:: PROBLEM DESCRIPTION ::
Gather each line of the material below that contains the string "series", treating uppercase and lowercase letters as different.

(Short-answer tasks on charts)

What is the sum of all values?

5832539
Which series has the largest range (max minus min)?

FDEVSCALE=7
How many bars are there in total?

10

...

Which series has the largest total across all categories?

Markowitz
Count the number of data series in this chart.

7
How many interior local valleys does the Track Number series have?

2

:: OUTPUT BELOW ::
Which series has the largest range (max minus min)?
Which series has the largest total across all categories?
Count the number of data series in this chart.
How many interior local valleys does the Track Number series have?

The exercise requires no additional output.